→ Excerpt:
Realtime adds load on replication slots; scope filters tightly and unsubscribe on unmount. For high-volume feeds, consider polling or a dedicated stream processor like Kafka.

Edge functions

Deploy TypeScript/Deno handlers for Stripe webhooks, Slack notifications, or secrets that cannot live in the browser. Invoke with supabase.functions.invoke() and validate the caller's JWT inside the function when the endpoint is not fully public.

Harbor Commerce: storefront worked example

Harbor Commerce rebuilt a small B2B catalog app that previously ran a custom Node API over Postgres. The team migrated schema with supabase db pull, enabled RLS on products, carts, and orders, and deleted 2,400 lines of Express routes that only proxied CRUD.

Their policy model:

  • products — public select where published = true; writes restricted to service role via edge function after admin JWT check.
  • carts — full CRUD where user_id = auth.uid().
  • orders — buyers select own rows; insert via edge function after Stripe webhook confirms payment (service role insert).

→ Data shown:

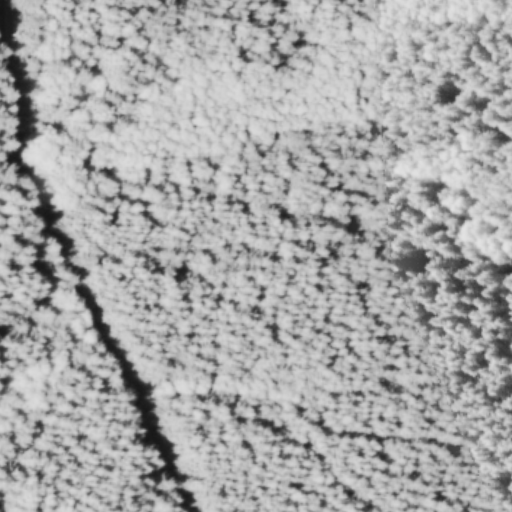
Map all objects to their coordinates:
road: (81, 269)
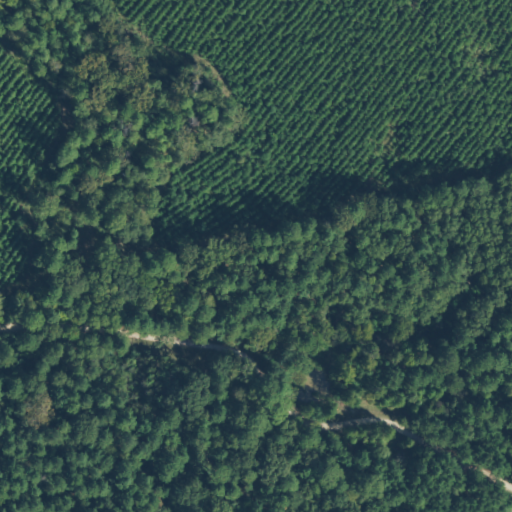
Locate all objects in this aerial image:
road: (146, 359)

→ Task A:
According to the excerpt, how many lines of Express routes did Harbor Commerce delete?
→ Task B:
Reproduce everything in the excerpt from "Edge functions" down to "user_id = auth.uid().".
Rely only on the excerpt, not on the listing.

→ Written answer A:
2,400 lines

→ Written answer B:
Edge functions

Deploy TypeScript/Deno handlers for Stripe webhooks, Slack notifications, or secrets that cannot live in the browser. Invoke with supabase.functions.invoke() and validate the caller's JWT inside the function when the endpoint is not fully public.

Harbor Commerce: storefront worked example

Harbor Commerce rebuilt a small B2B catalog app that previously ran a custom Node API over Postgres. The team migrated schema with supabase db pull, enabled RLS on products, carts, and orders, and deleted 2,400 lines of Express routes that only proxied CRUD.

Their policy model:

  • products — public select where published = true; writes restricted to service role via edge function after admin JWT check.
  • carts — full CRUD where user_id = auth.uid().